Long before Covid-19, CFOs have grappled with competing priorities driven by traditional responsibilities paired with digital transformation imperatives. Today, the CFO and their tax and finance teams are continuing to play an increasingly critical role in real-time modeling and business structuring. These elevated activities require the ability to unlock capacity to meet both compliance requirements and the strategic demands being placed on the tax function. Tax leaders have become an essential strategic advisor to propose and defend business model changes and supply chain restructuring and to model desired outcomes in response to global economic recovery scenarios.
Now tax teams are being called into action to help their companies navigate new territory, from partnering with HR to assess the impact of displaced workers and remote models, to understanding financial resilience. “The crisis caused a flurry of stress testing exercises which triggered a surge in tax forecasting exercises. We’ve had to do two years’ worth of forecasting in 12 months, so it’s made us take a fresh look at our forecasting processes and how they can become more automated and efficient,” says Richard Craine, Group Tax Director at Barclays.
As stewards of how evolving tax policy will impact business forecasting and profitability—tax leaders will continue to play an increasingly strategic role with the C-suite. Drawing upon a recent survey published by Deloitte, of over 300 tax and finance leaders, this article explores what’s on the horizon for CFOs and their tax and finance leaders.

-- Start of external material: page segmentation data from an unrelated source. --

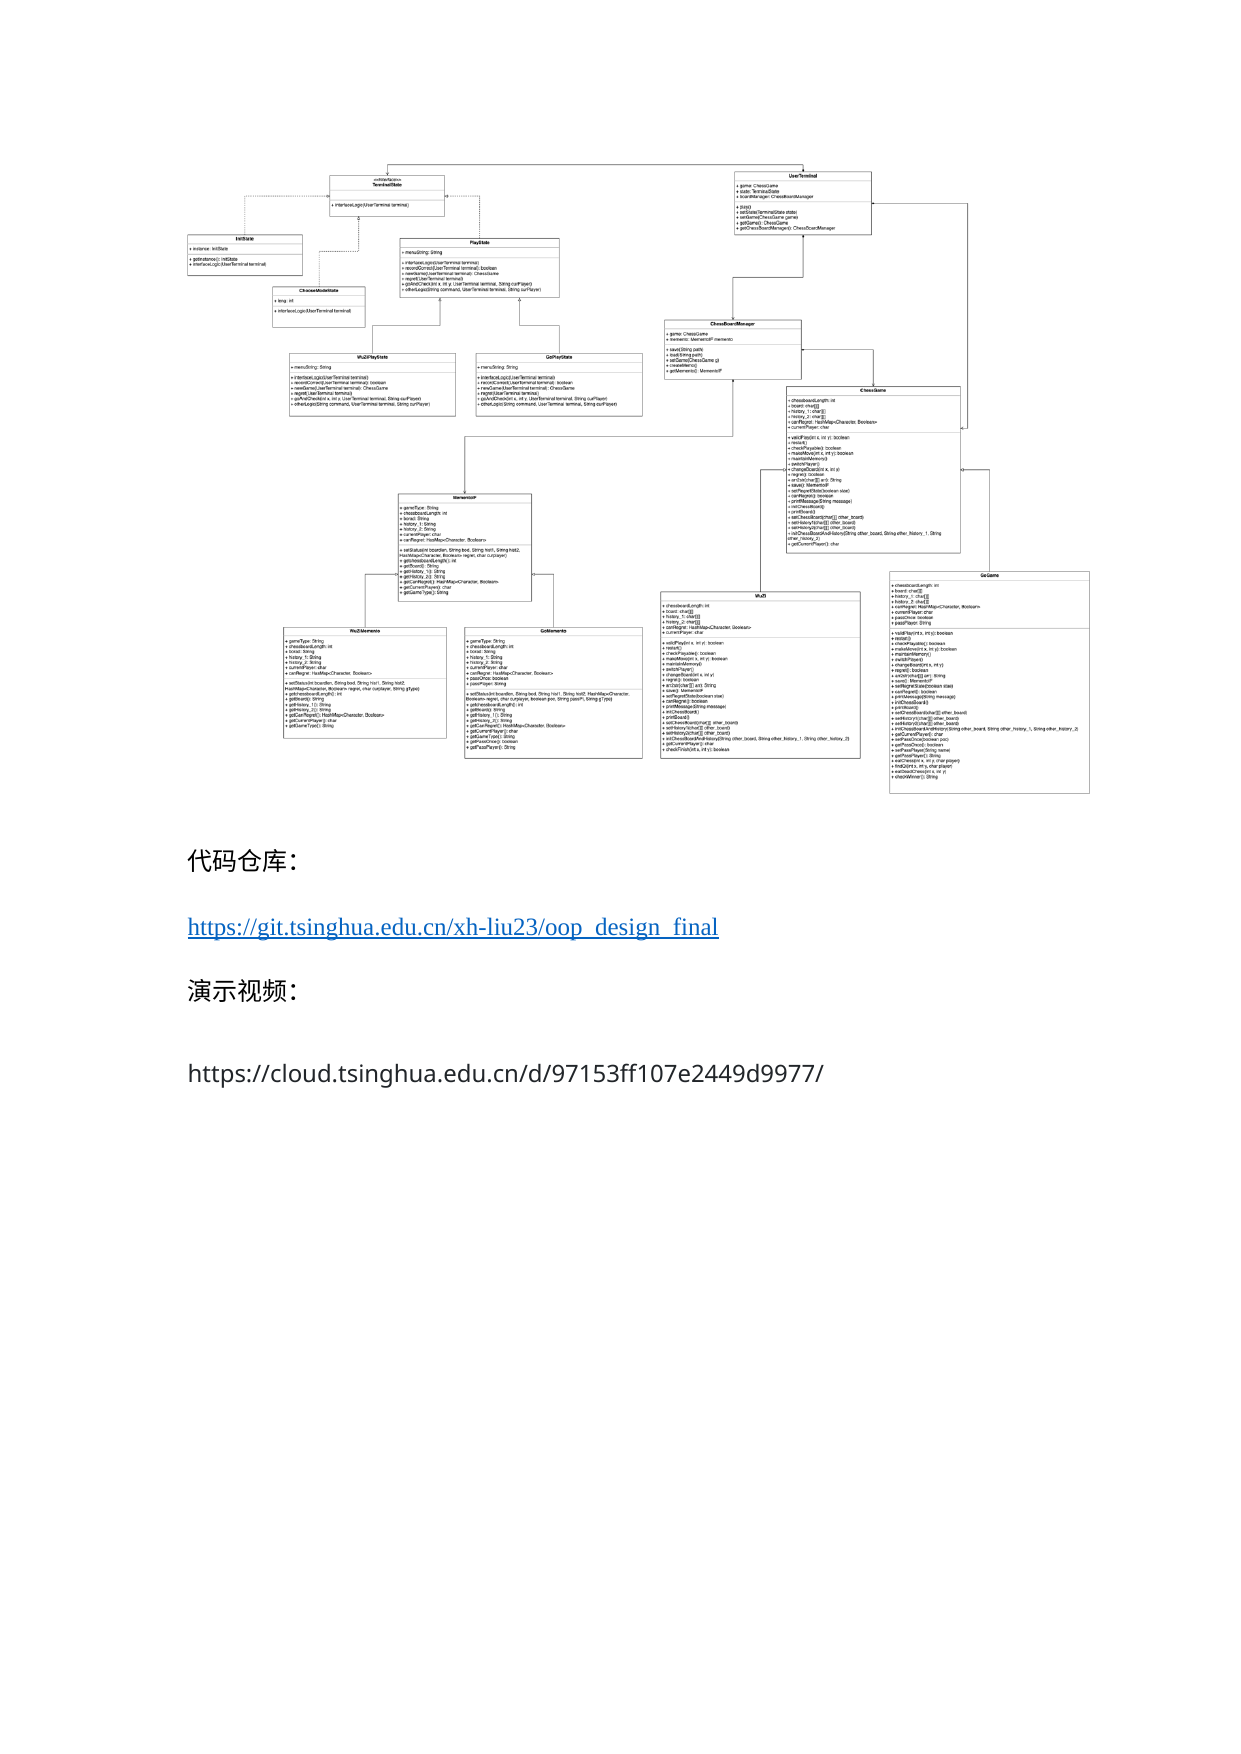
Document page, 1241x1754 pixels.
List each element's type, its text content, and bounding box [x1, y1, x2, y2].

text https://cloud.tsinghua.edu.cn/d/97153ff107e2449d9977/ [187, 1041, 1053, 1106]
text 代码仓库： [187, 827, 1053, 892]
picture [187, 162, 1090, 794]
text https://git.tsinghua.edu.cn/xh-liu23/oop_design_final [187, 911, 1053, 943]
text 演示视频： [187, 957, 1053, 1022]
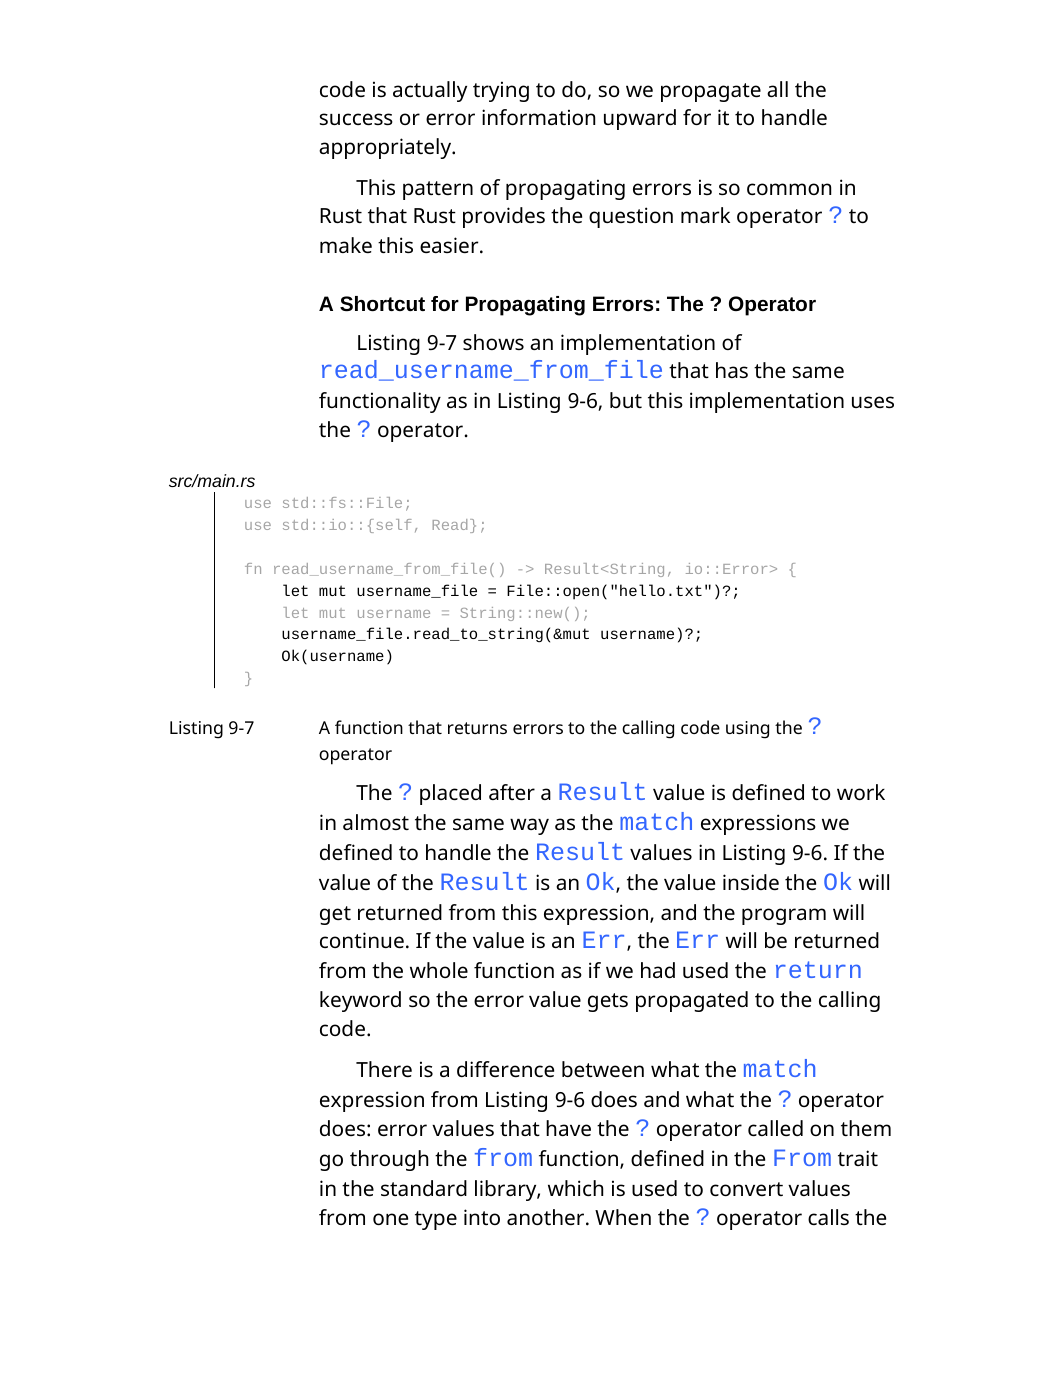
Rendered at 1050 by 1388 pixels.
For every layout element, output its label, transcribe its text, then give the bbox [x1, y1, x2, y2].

Tax is Leaving the Tax Department
Some tax and finance leaders see the increased demands of the pandemic as foreshadowing of what is to come. Hybrid product-service offerings, sustainability mandates, digital services taxes, and shifts in compliance reporting protocols resulting from the digitization of tax administrations and real-time reporting requirements are emerging trends that will necessitate strategic guidance from the tax department. To meet the increased demands, CFOs and tax and finance leaders are taking actions now to create additional capacity and control costs.

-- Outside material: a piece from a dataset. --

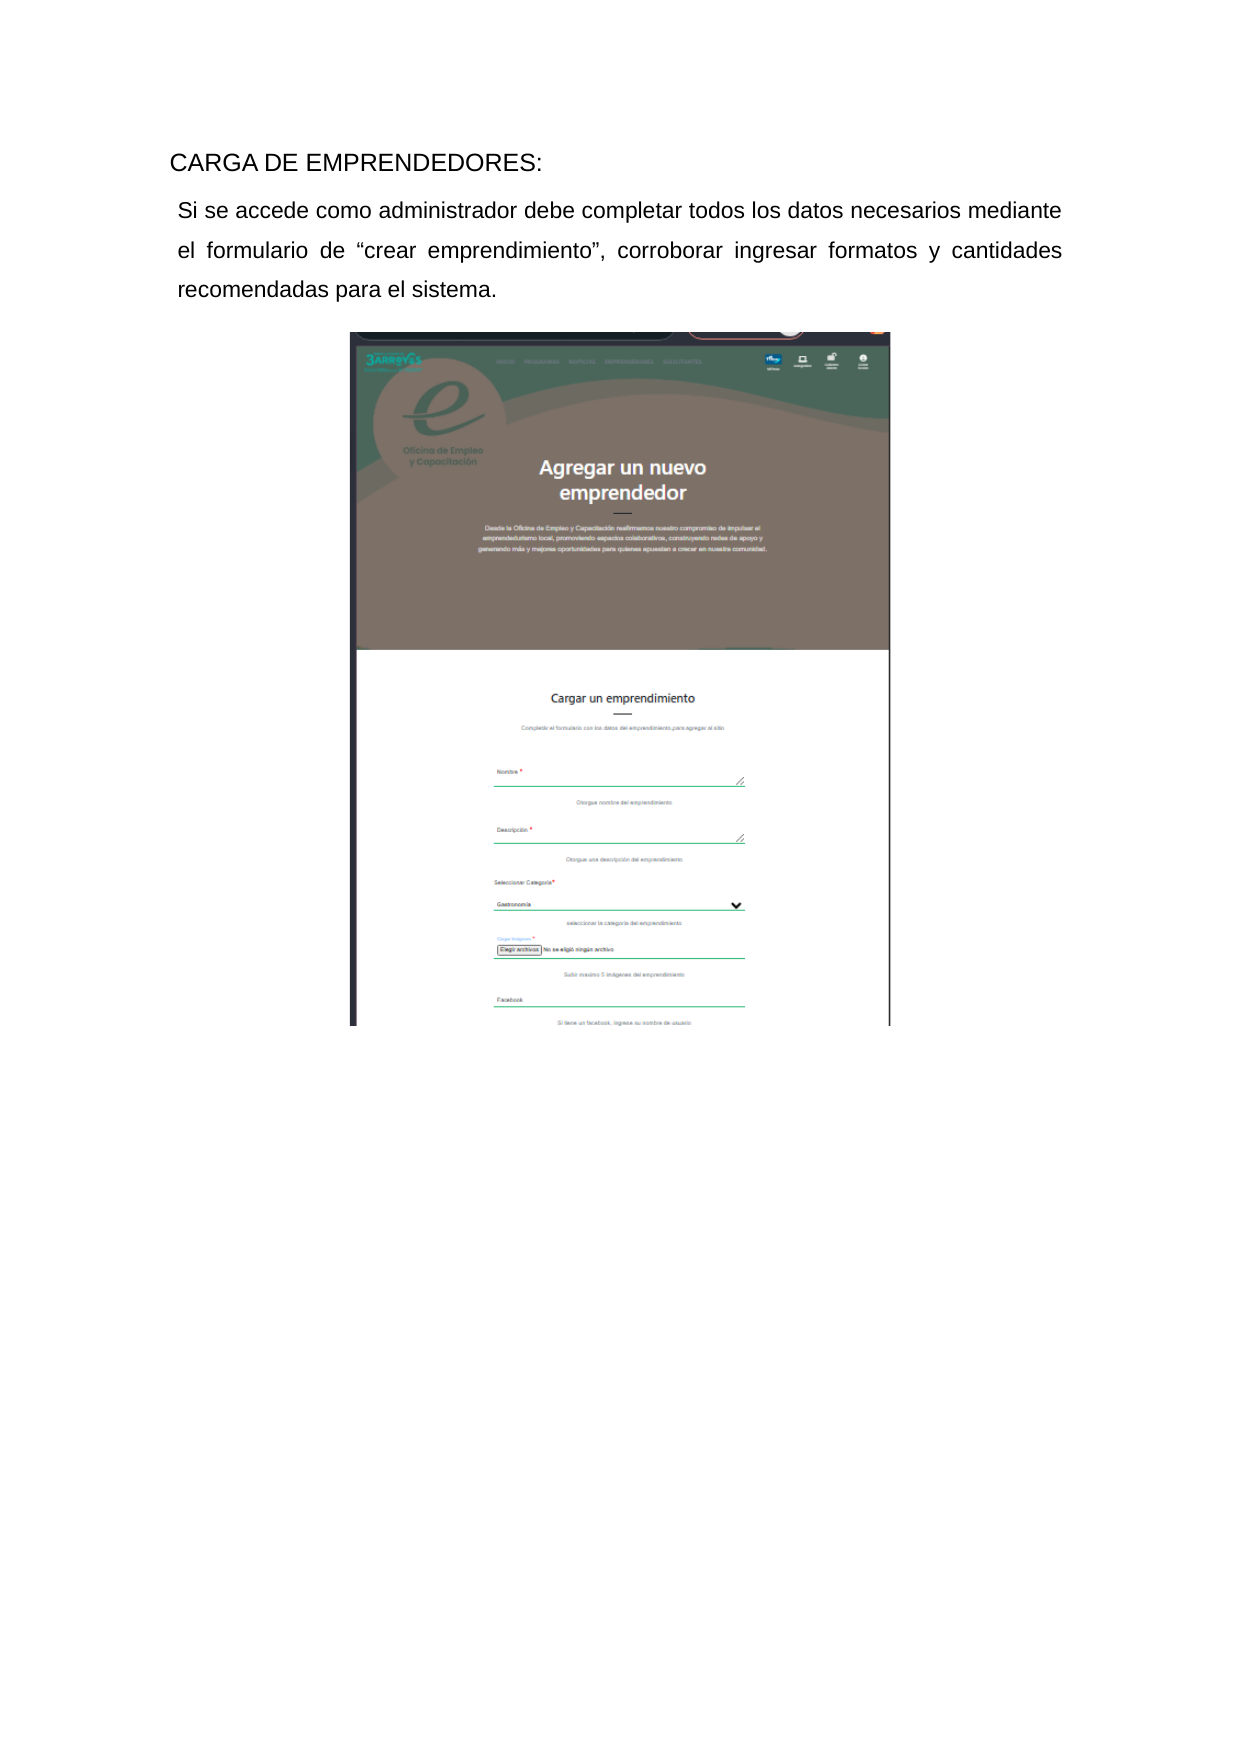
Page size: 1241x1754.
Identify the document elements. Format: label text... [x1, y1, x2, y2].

picture [349, 332, 891, 1026]
list CARGA DE EMPRENDEDORES: [162, 148, 1063, 176]
text Si se accede como administrador debe completar todos los datos necesarios mediante el formulario de “crear emprendimiento”, corroborar ingresar formatos y cantidades recomendadas para el sistema. [177, 197, 1063, 303]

Rethinking Tax Resourcing Models
Demands for the corporate tax department to partner with the business are on the rise, but 93% of tax leaders say their department’s budget is flat or falling. To cope and control costs, C-suite leaders, most of whom were CFOs in this survey, are choosing to move increasing amounts of compliance and reporting work to traditional outsourcing providers (44%), managed services or full outsourcing providers (40%), and increasing automation (39%). The survey shows a gap between the strategies the C-suite see as most important (outsourcing) and those Tax leaders see as most important (shifting work to other parts of the business).
Tipping Point
Historical trend data shows a dramatic move of compliance work out of group tax teams between 2019 and 2021, as resourcing models hit a tipping point.
Should tax continue to be primarily a compliance function or is there more to be gained? Tax leaders understand the complex implications of adopting new digital product and distribution models, tax credits, grants, and incentives, and the impact of government sustainability policies. CFOs need to be assessing where the tax department can add the most strategic value to the business and what options are available to increase capabilities and capacity without increasing costs to enable this to happen.